You are caught in the grind of pairs of opposing forces, the chomping jaws of attempted reason; you are mugged and left without your wallet by the thugs of urgent need--for what thug ever has time on his side?--and the bureaucracy of filing a report so that the forces of justice may set forth to redress the crime.  But  your difficulties in describing your muggers reflect not so much your lack of observation powers but rather your preoccupation with your own, inner world.  Unless you know your attacker, as in, that was Fred, from the office, you are every bit at risk of getting your description wrong.  He was, you might say, a small, nervous person who spoke in a tone I found disrespectful and unpleasant.  Could you please be more specific, sir?  Well.  He kind of looked like Fred.  From the office.  But no way was he Fred.

Days later, Fred confronts you at lunchtime.  For fuck's sake, why did you tell the cops the dudes who pounded on you reminded you of me.  Now, they want an alibi, and I can't give them the real one because I promised I'd stop seeing her, so now I gotta go find a new alibi just because some mean ass dudes remind you of me, when I'd never done the slightest rude thing to you.

You apologize buy telling Fred that you said the first thing that came into your mind, which does not in any way satisfy or mollify Fred, who, because of you, is now a person of interest in the sense that not only you think the dudes who jumped you are reminiscent of him but in your confusion, you've got them thinking so, too.

Of course the entire mugging was a metaphoric one, including your wallet, which was not in fact taken but nevertheless represents your comfort zone, your sense of personal confidence in a world gone dangerously lunatic.  And now.  Now, the cops think of Fred when they think of these forces, which allows you some insight into how such things as racial and social profiling are nourished.

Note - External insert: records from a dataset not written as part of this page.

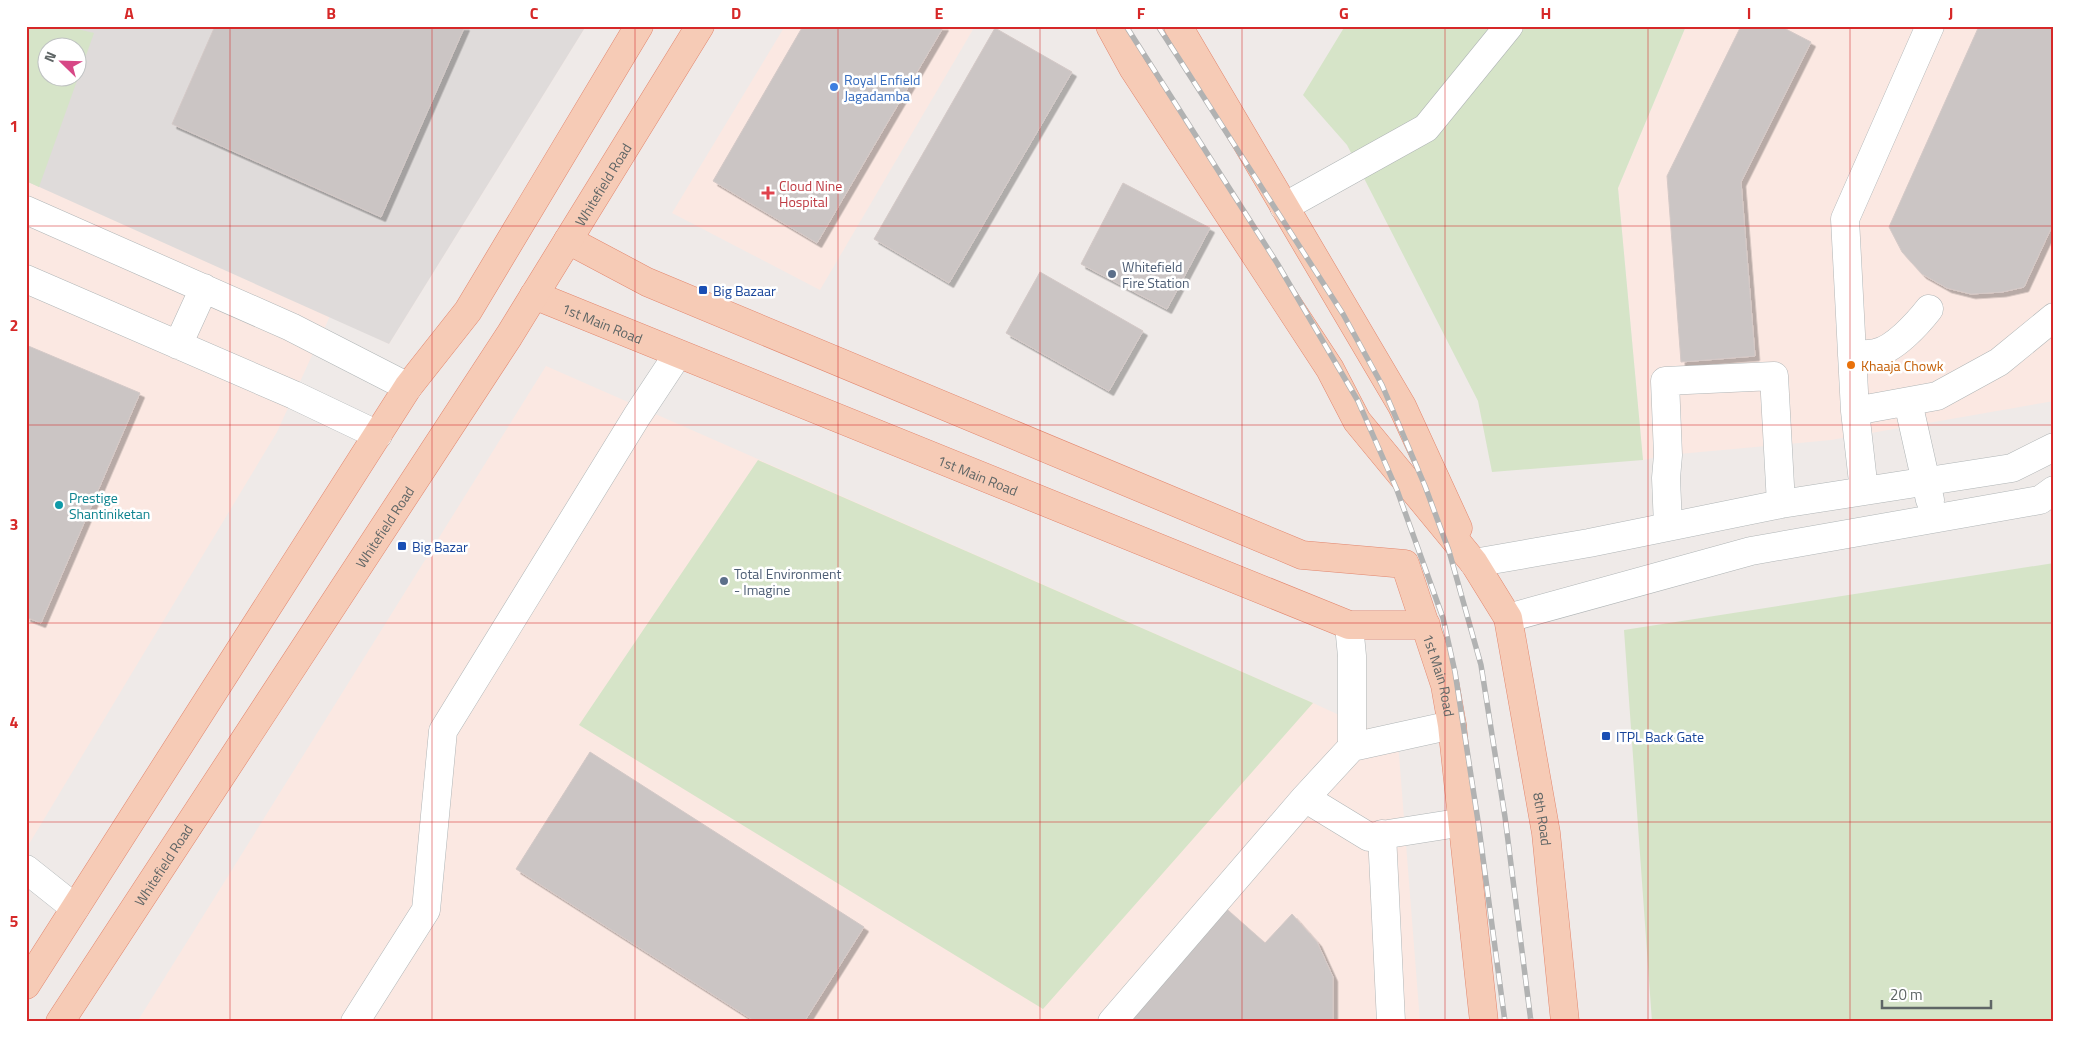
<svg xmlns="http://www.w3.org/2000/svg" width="2080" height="1048" font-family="'Titillium Web',sans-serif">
<defs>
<filter id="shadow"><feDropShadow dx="4.5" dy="4.5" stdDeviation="0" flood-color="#0004"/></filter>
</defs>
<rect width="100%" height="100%" fill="#efeae8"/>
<path fill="#fbe8e2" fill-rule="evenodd" d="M26,26h560l-197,318 -59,-28 -53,116 -251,417zM48,48h30v30h-30z
M785,26h190l-155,264 -148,-77z
M1686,26h368v375l-223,39 -163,15 -25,5 -25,-272z
M546,366l767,337 85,39 22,280h-1283z"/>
<path fill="#dfdbda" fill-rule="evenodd" d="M26,26h560l-197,318 -363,-163zM48,48h30v30h-30z"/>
<path fill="#d6e4c8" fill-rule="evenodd" d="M26,26h39l29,7 -55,154 -13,-6zM48,48h30v30h-30z
M1345,26h341l-68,162 25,272 -151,12 -14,-71 -131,-256 -44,-50z
M758,460l555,243 -270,306 -464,-284z
M2054,563v459h-402l-28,-392z"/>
<path fill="#cbc5c4" stroke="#d4c9c7" filter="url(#shadow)" d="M215,26h250l-84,191 -209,-93z
M803,26h141l-127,217 -104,-62z
M1741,26h39l31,16 -70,140 14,174 -74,6 -14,-186z
M1979,26h75v196l-30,65 -22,5 -31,2 -24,-6 -25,-14 -20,-22 -13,-25z
M995,28l77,44 -123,211 -75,-44z
M1123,183l87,45 -43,81 -86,-45z
M1040,272l103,59 -34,60 -103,-58z
M26,345l114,48 -99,230 -15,-6z
M590,752l274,175 -60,95h-48l-240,-153z
M1222,905l43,38 27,-29 25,28 16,35v45h-216z"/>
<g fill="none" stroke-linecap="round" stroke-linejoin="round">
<g stroke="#b0b5b6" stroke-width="29">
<path id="minor" d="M1284,207l142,-79 83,-102
M26,210l265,117 117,60
M26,279l268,116 84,40
M178,345l26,-57
M1852,355c7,-1 16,0 23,-2 19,-3 43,-30 54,-44
M1908,402l22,98
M1855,411l82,-15 62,-34 55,-45
M1864,491l-9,-80 -10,-192 85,-193
M1668,526l-2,-48 2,-23 -3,-74 109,-5 7,128
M1474,563l115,-20 192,-39 231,-36 42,-21
M1508,618l243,-67 289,-51 14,-10
M1349,625l3,31v91
M1452,725l-100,22 -47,51 64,39 95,-15
M1382,834l9,188
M26,869l49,39
M355,1022l71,-112 17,-179 194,-315 41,-62
M1112,1022l193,-224"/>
</g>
<g stroke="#e2866e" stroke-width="29">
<g id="major">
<path id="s1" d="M1110,26l23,42 197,301 27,52 117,142 34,55 38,215 19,189"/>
<path d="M1178,26l224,380 56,122"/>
<path id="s2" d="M568,240l79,42 655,273 103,9 40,121 7,40 32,297"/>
<path id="s3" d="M534,295l815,330h77"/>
<path d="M26,985l382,-598 60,-76 171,-285"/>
<path id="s4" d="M60,1022l449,-686 191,-310"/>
</g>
</g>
<use href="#minor" stroke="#fff" stroke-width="28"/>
<use href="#major" stroke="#f6cbb6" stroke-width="28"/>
<g stroke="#b1b2b2" stroke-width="5.5">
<path id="rail" d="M1126,26l151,237 81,138 39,89 46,128 12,54 23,149 27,201
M1158,26l185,288 39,71 43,101 24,65 32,114 24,152 26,205"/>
</g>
<use href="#rail" stroke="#fff" stroke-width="4" stroke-dasharray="11" stroke-linecap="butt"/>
</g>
<path fill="none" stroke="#d62828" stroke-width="1" stroke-opacity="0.55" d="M230,26v996M432,26v996M635,26v996M838,26v996M1040,26v996M1242,26v996M1445,26v996M1648,26v996M1850,26v996M26,226h2028M26,425h2028M26,623h2028M26,822h2028"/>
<circle fill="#3f7fe0" stroke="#fff" stroke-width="2" cx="834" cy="87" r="5"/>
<path fill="#e0444e" stroke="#fff" stroke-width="2" d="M765.5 185.5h5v5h5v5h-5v5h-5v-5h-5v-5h5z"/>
<g fill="#5c6f8a" stroke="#fff" stroke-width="2">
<circle cx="1112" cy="274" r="5"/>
<circle cx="724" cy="581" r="5"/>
</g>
<g fill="#1a4fb4" stroke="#fff" stroke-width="2">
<rect x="698" y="285" width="10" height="10" rx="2.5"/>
<rect x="397" y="541" width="10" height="10" rx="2.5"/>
<rect x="1601" y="731" width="10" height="10" rx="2.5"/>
</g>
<circle fill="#e8710a" stroke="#fff" stroke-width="2" cx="1851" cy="365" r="5"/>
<circle fill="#0f9aa8" stroke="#fff" stroke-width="2" cx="59" cy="505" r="5"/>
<g text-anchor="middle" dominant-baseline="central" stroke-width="5" stroke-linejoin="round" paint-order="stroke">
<g font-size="14" fill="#366cbe" stroke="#fff" text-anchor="start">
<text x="844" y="79">Royal Enfield<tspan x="844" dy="16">Jagadamba</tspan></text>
</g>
<g font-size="14" fill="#5f6666" stroke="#fff">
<text stroke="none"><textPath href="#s4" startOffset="998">Whitefield Road</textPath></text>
<text stroke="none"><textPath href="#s3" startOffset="74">1st Main Road</textPath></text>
<text stroke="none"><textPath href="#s3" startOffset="479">1st Main Road</textPath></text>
<text stroke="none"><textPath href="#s4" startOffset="592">Whitefield Road</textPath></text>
<text stroke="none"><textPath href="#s2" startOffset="1019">1st Main Road</textPath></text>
<text stroke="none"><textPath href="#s1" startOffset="919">8th Road</textPath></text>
<text stroke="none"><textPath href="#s4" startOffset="188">Whitefield Road</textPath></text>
</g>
<g font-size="14" fill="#be3a42" stroke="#fff" text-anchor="start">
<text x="779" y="185">Cloud Nine<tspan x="779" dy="16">Hospital</tspan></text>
</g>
<g font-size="14" fill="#4e5e75" stroke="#fff" text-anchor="start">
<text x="1122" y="266">Whitefield<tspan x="1122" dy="16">Fire Station</tspan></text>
<text x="734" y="573">Total Environment<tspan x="734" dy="16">- Imagine</tspan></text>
</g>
<g font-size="14" fill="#164399" stroke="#fff" text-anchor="start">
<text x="713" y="290">Big Bazaar</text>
<text x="412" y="546">Big Bazar</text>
<text x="1616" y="736">ITPL Back Gate</text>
</g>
<g font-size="14" fill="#c56008" stroke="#fff" text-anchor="start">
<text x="1861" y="365">Khaaja Chowk</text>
</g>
<g font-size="14" fill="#0d838f" stroke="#fff" text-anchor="start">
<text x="69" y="497">Prestige<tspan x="69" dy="16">Shantiniketan</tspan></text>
</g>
</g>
<rect width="2080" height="1048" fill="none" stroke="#ffffff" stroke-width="55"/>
<g transform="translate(62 62) rotate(293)"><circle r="24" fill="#ffffff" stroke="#bfc2c2"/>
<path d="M0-4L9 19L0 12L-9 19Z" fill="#d74786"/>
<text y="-8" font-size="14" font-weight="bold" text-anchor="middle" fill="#5f6666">N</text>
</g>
<path d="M1882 1000v8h109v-8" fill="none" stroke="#5f6666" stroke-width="2.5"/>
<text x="1890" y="1000" font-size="15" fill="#5f6666" stroke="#ffffff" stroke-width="4" paint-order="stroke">20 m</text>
<rect x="28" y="28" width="2024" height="992" fill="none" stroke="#d62828" stroke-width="2"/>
<g font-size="16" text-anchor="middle" font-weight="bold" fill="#d62828">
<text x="129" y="19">A</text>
<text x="331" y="19">B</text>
<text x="534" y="19">C</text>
<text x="736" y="19">D</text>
<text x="939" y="19">E</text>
<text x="1141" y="19">F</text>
<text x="1344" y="19">G</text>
<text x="1546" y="19">H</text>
<text x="1749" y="19">I</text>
<text x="1951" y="19">J</text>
<text x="14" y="132">1</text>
<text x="14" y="331">2</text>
<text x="14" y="530">3</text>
<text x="14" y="728">4</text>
<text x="14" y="927">5</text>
</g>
</svg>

Everything, including questions, has consequences.  It is your fate as a graduate of UCLA, editor in chief of a number of book publishing ventures, teacher at a number of crazy universities, to be caught up in a particular batch of these consequences.  Just as it is possible in the eyes of the law to be considered a party to a conspiracy, which is by most accounts a felony, it is possible that your consequences make you a co-conspirator in a Kafka-like concatenation of events that may be best described as writing.